Marzia Foletti con il direttore del Consorzio di Bonifica di Piacenza Pierangelo Carbone
C’è una forza silenziosa che scorre sotto la pelle della città. É l’acqua. La puntata di questa sera di ColtiviAmo Piacenza, in onda alle 21 su Telelibertà, scritta e condotta dalla giornalista Marzia Foletti, parla del ruolo fondamentale del Consorzio di Bonifica di Piacenza. La nostra città è servita da un sistema di bonifica fondamentale per la sicurezza idraulica e lo sviluppo urbano. Il Consorzio gestisce un reticolo di canali, impianti idrovori e casse di espansione che garantiscono il corretto deflusso delle acque meteoriche e la protezione del territorio, anche in aree sotto il livello del fiume Po. L’area urbana, circa 1.750 ettari, è drenata dai canali Settentrionale e Rifiuto, che convogliano le acque all’impianto idrovoro Finarda attivo dagli anni ’30. I canali diversivi Est e Ovest evitano l’allagamento della città convogliando le acque dei bacini collinari verso il Nure e il Trebbia. L’impianto Armalunga, anch’esso realizzato negli anni ’30, serve oltre 2.400 ettari nell’area suburbana, scaricando nel Po.
Dopo le piene del 1994 e 2000 è stata realizzata anche la cassa di espansione Farnesiana, a supporto del collettore Riello.
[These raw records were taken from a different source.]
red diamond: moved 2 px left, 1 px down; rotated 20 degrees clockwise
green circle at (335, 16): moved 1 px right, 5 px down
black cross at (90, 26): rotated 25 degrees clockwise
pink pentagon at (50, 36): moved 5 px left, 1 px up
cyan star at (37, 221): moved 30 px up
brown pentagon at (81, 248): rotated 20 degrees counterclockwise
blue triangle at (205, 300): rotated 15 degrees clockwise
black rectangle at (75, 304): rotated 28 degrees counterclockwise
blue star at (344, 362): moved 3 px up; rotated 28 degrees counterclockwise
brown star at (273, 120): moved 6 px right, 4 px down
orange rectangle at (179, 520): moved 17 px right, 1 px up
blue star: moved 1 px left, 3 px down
Nel territorio provinciale operano anche impianti come Zerbio, costruito per gestire i cambiamenti del livello del Po dovuti alla centrale di Isola Serafini. Il sistema di bonifica, costantemente mantenuto e aggiornato, rappresenta un’infrastruttura indispensabile per la tutela idraulica, la gestione delle acque e lo sviluppo sostenibile della città. La produzione del programma è affidata ad Alessandra Colpo, costruzione e montaggio sono a cura di Sara Groppi, le riprese sono realizzate da Gianfranco Di Silvestro e Davide Franchini.